LONDON und VEENENDAAL, Niederlande, 28. August 2026 /PRNewswire/ -- Sayari, die bewährte KI-Plattform für wirtschaftliche Sicherheit und Geschäftsrisiken, gab heute eine Vertriebs- und Wissenspartnerschaft mit DataExpert bekannt, einem spezialisierten Anbieter von Lösungen in den Bereichen Cyberkriminalität, Betrugsbekämpfung sowie digitale Ermittlungen für Regierungs- und Strafverfolgungsbehörden in ganz Europa. Durch die Partnerschaft wird Sayaris Plattform Behörden, Strafverfolgungsbehörden, Verteidigungsbehörden und Finanzermittlungsstellen in acht Ländern zugänglich: Belgien, die Niederlande, Luxemburg, Dänemark, Finnland, Island, Norwegen und Schweden.
Regierungen in ganz Europa bauen neue institutionelle Strukturen zur Bekämpfung der Finanzkriminalität auf. Neue Sanktionsgremien, eine neue EU-Behörde zur Bekämpfung der Geldwäsche und neue nationale Strategien entstehen in einem Tempo, wie es seit Jahrzehnten nicht mehr zu beobachten war. Sie alle benötigen Analysetools, mit denen sich Eigentumsverhältnisse, Handelsgeschäfte und Geldflüsse über Grenzen hinweg nachverfolgen lassen. Und gemäß dem EU-KI-Gesetz benötigen sie vertrauenswürdige KI mit den entsprechenden Sicherheitsvorkehrungen.
Sayari ist bereits in Europa in großem Umfang tätig, wo das Unternehmen mit seinen Analysen viele der größten Finanzinstitute und multinationalen Konzerne sowie staatliche Stellen unterstützt. Diese Partnerschaft baut die Präsenz im Behördenmarkt der Region weiter aus. Die fest eingebundenen Berater und Analysten von DataExpert, die Schulungsakademie sowie die starke Verankerung des Unternehmens in der europäischen Fachwelt für Open Source Intelligence (OSINT) und Ermittlungen bieten Behörden vom ersten Tag an eine fachkundige Implementierung, maßgeschneiderte Arbeitsabläufe sowie Unterstützung vor Ort.
„Europäische Behörden sind aufgefordert, grenzüberschreitende Finanzkriminalität, die Umgehung von Sanktionen und die Verbreitung von Gütern mit doppeltem Verwendungszweck in einem Tempo zu bekämpfen, für das ihre derzeitigen Instrumente nie ausgelegt waren", sagte Gino Flem, Geschäftsführer für die Benelux-Länder bei DataExpert. „Durch die Kombination von Sayaris Erkenntnissen aus Primärquellen mit unserer Ermittlungskompetenz und unserer Unterstützung vor Ort erhalten Behörden Fähigkeiten, die sie sofort einsetzen, absichern und weiter ausbauen können."

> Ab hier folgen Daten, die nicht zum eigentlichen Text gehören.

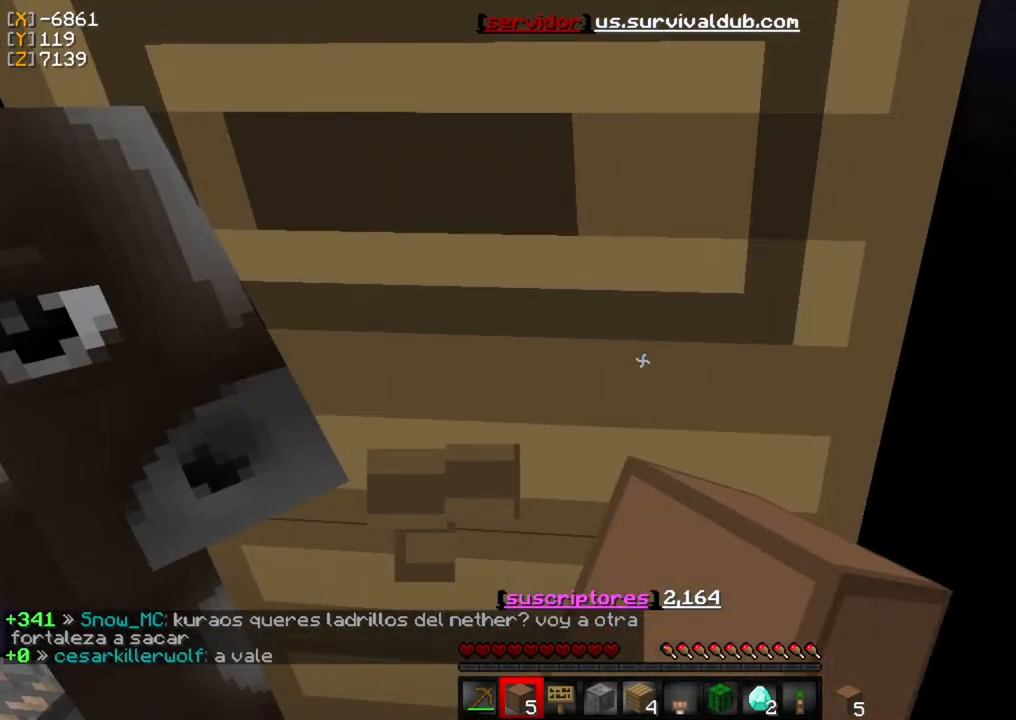
{"keys": [], "mouse": ["left"], "events": []}
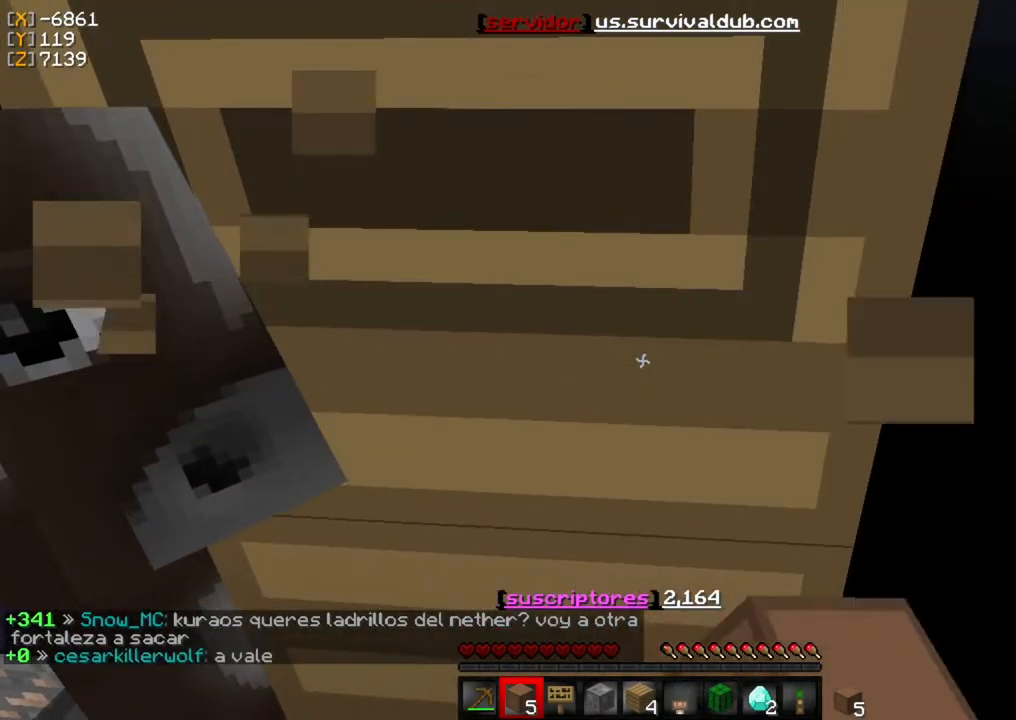
{"keys": [], "mouse": ["left"], "events": []}
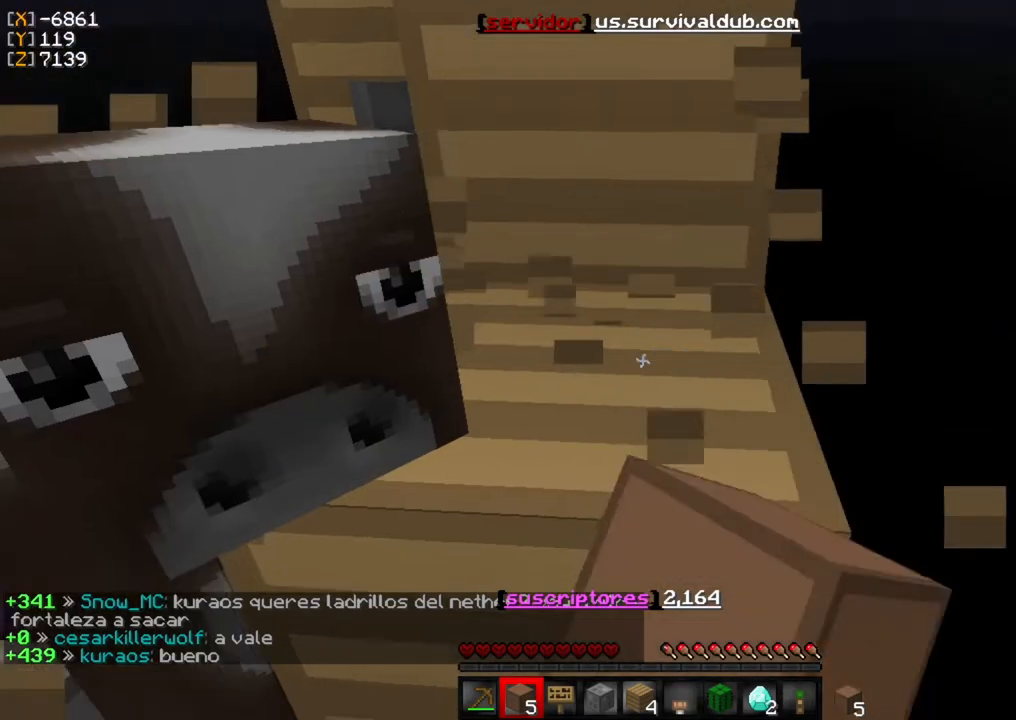
{"keys": ["w"], "mouse": ["left"], "events": [[283, "w", "down"]]}
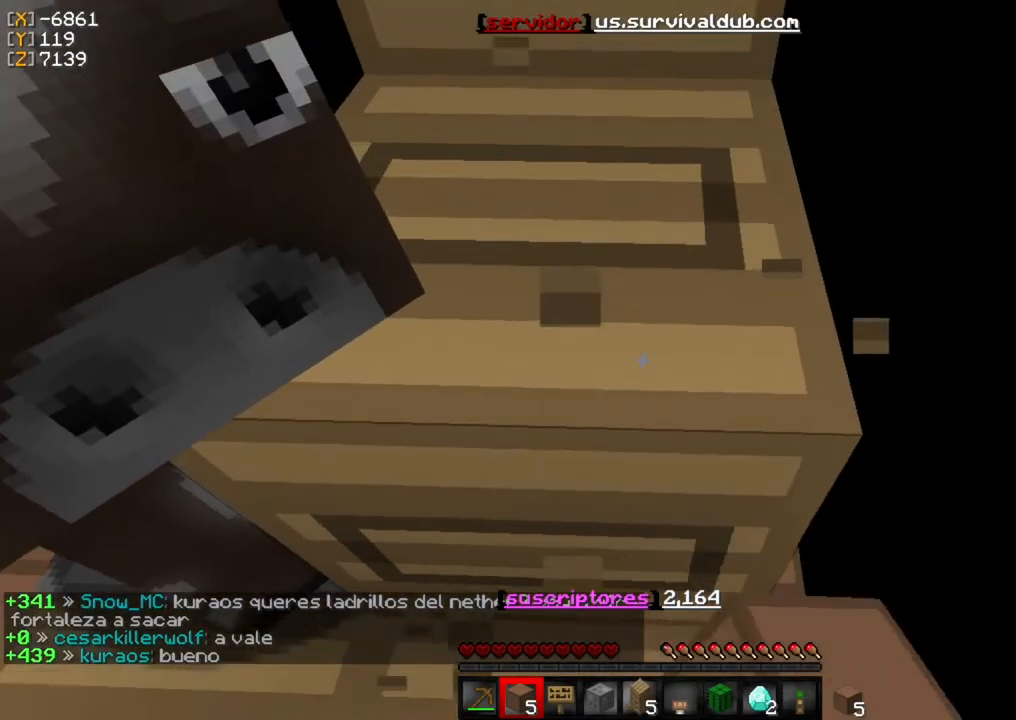
{"keys": [], "mouse": ["left"], "events": [[50, "w", "up"]]}
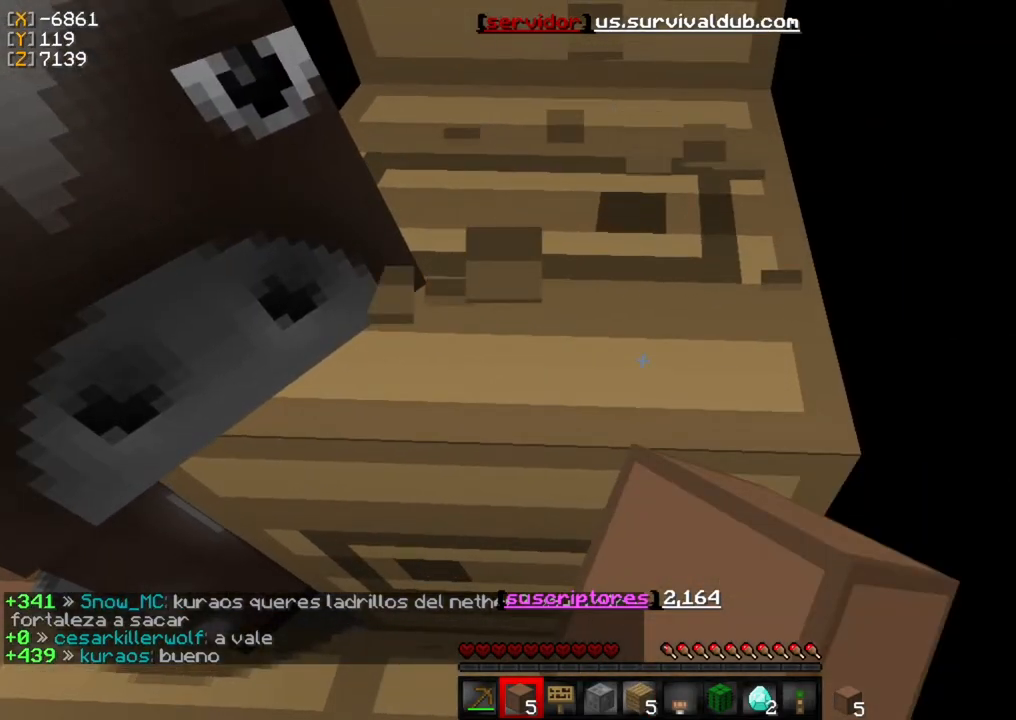
{"keys": ["w"], "mouse": ["left"], "events": [[50, "d", "down"], [317, "d", "up"], [417, "w", "down"]]}
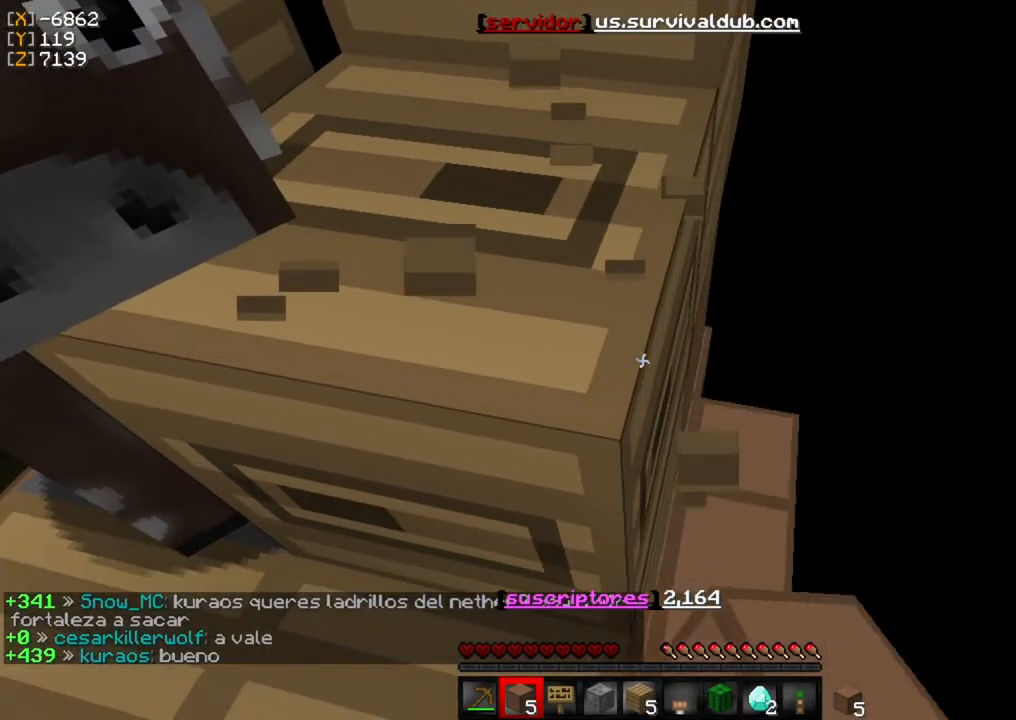
{"keys": ["w"], "mouse": ["left"], "events": []}
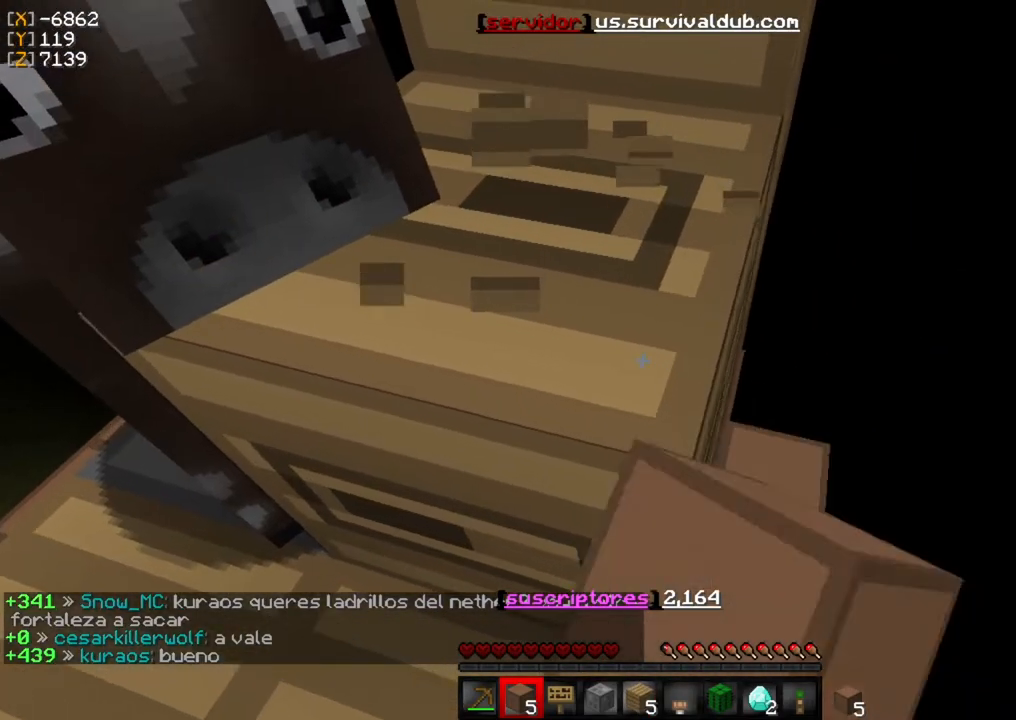
{"keys": ["w"], "mouse": ["left"], "events": []}
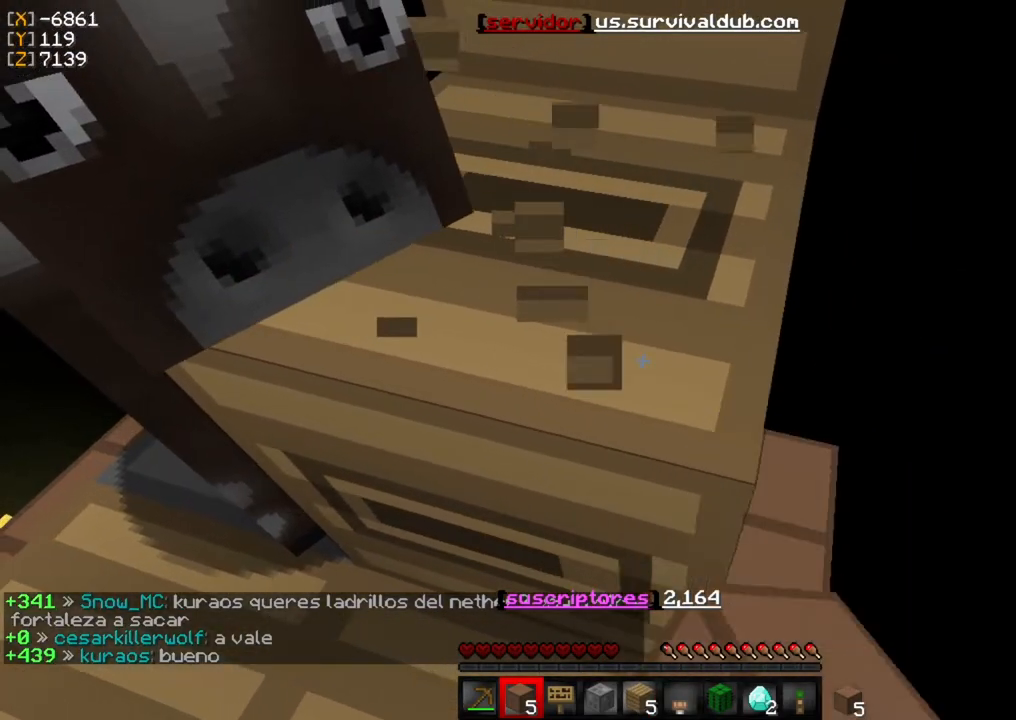
{"keys": ["w"], "mouse": ["left"], "events": [[17, "d", "down"], [417, "d", "up"]]}
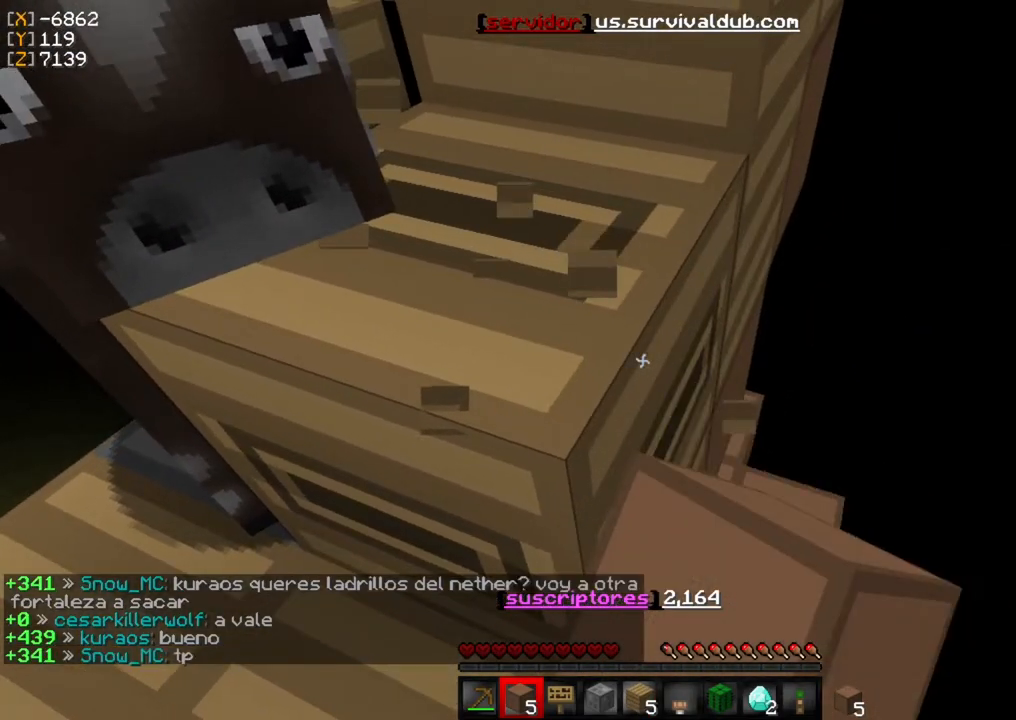
{"keys": ["w"], "mouse": ["left"], "events": []}
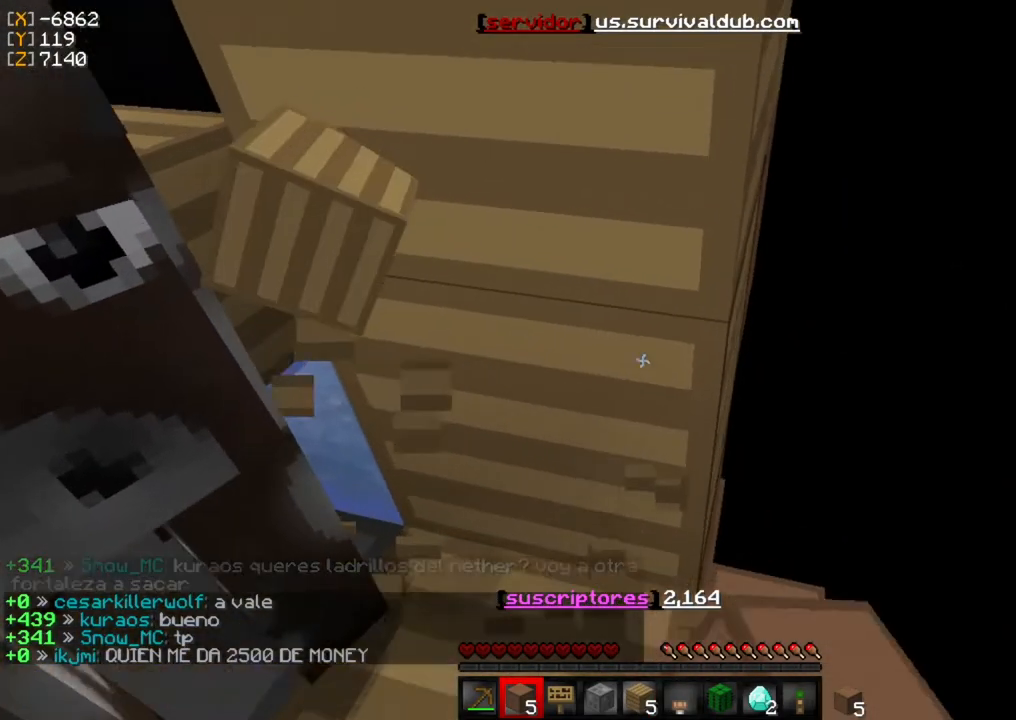
{"keys": ["d", "w"], "mouse": ["left"], "events": [[217, "d", "down"]]}
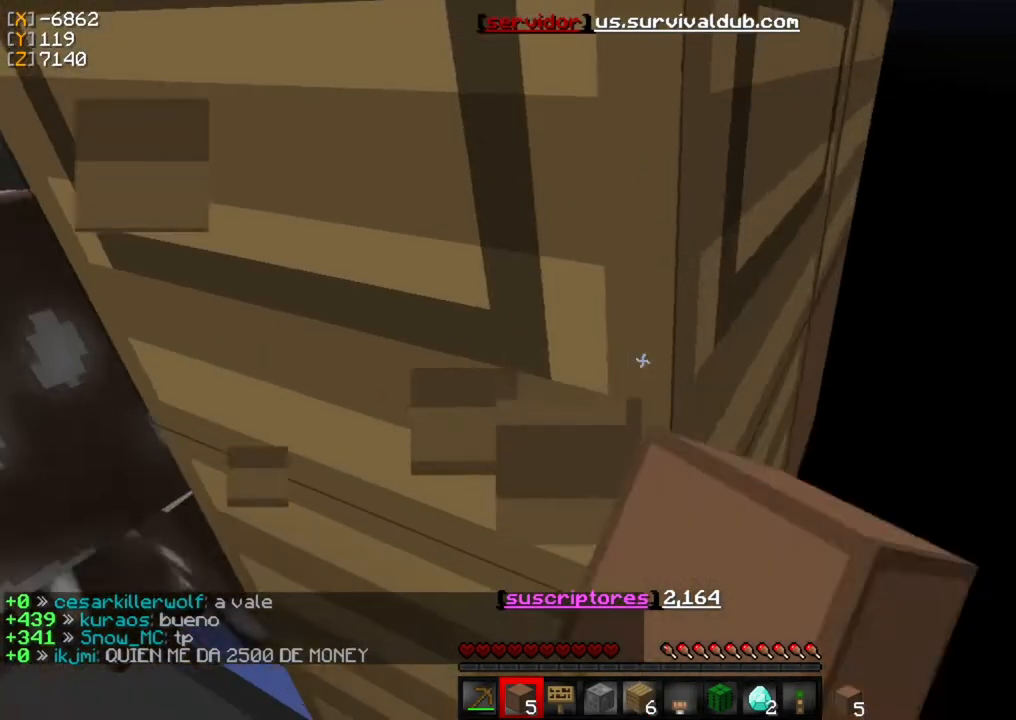
{"keys": [], "mouse": ["left"], "events": [[183, "d", "up"], [183, "w", "up"]]}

„Wirtschaftliche Sicherheit ist zum Leitprinzip der europäischen Staatsführung geworden. Die Länder dieser Region haben dies als Erste erkannt und schreiten mit neuen Durchsetzungsbehörden, neuen Strategien zur Bekämpfung der Finanzkriminalität und erheblichen Investitionen in souveräne KI am schnellsten voran", sagte Farley Mesko, Geschäftsführer von Sayari. „Wir investieren hier, weil hier die Zukunft der wirtschaftlichen Sicherheit gestaltet wird und weil diese Regierungen die richtigen Maßstäbe gesetzt haben: Sie werden nur KI einsetzen, die sie kontrollieren, überprüfen und vor Gericht verteidigen können. Das ist der Standard, auf den unsere Plattform ausgelegt ist. Die Institutionen, die offene Volkswirtschaften schützen, verdienen denselben Einblick in den globalen Handel, den wir bereits den größten Banken und Unternehmen der Region bieten. Mit DataExpert erhalten sie diesen Einblick zusammen mit fachkundiger Unterstützung vor Ort."
Souveräne KI, entwickelt für Aufsichtsbehörden und regulierte Unternehmen
Die souveräne KI von Sayari kann in der eigenen Umgebung einer Behörde ausgeführt werden – in ihrer Cloud, einer privaten Enklave oder einer Cloud für klassifizierte Daten. Die Modelle stammen von Sayari selbst und wurden mit dem in 12 Jahren aufgebauten Praxiswissen von Analysten trainiert, niemals jedoch anhand von Kundendaten; die Infrastrukturkosten sind vorhersehbar und werden nicht pro Token abgerechnet. Jede Ausgabe ist mit Quellen belegt und bewertet, wobei die endgültige Entscheidung bei einem Menschen liegt. Die Grundlage bildet Sayaris Commercial World Model: mehr als 12 Milliarden Datensätze aus Primärquellen in über 250 Rechtsordnungen, die zu einer verlässlichen Faktenbasis über den globalen Handel zusammengeführt wurden.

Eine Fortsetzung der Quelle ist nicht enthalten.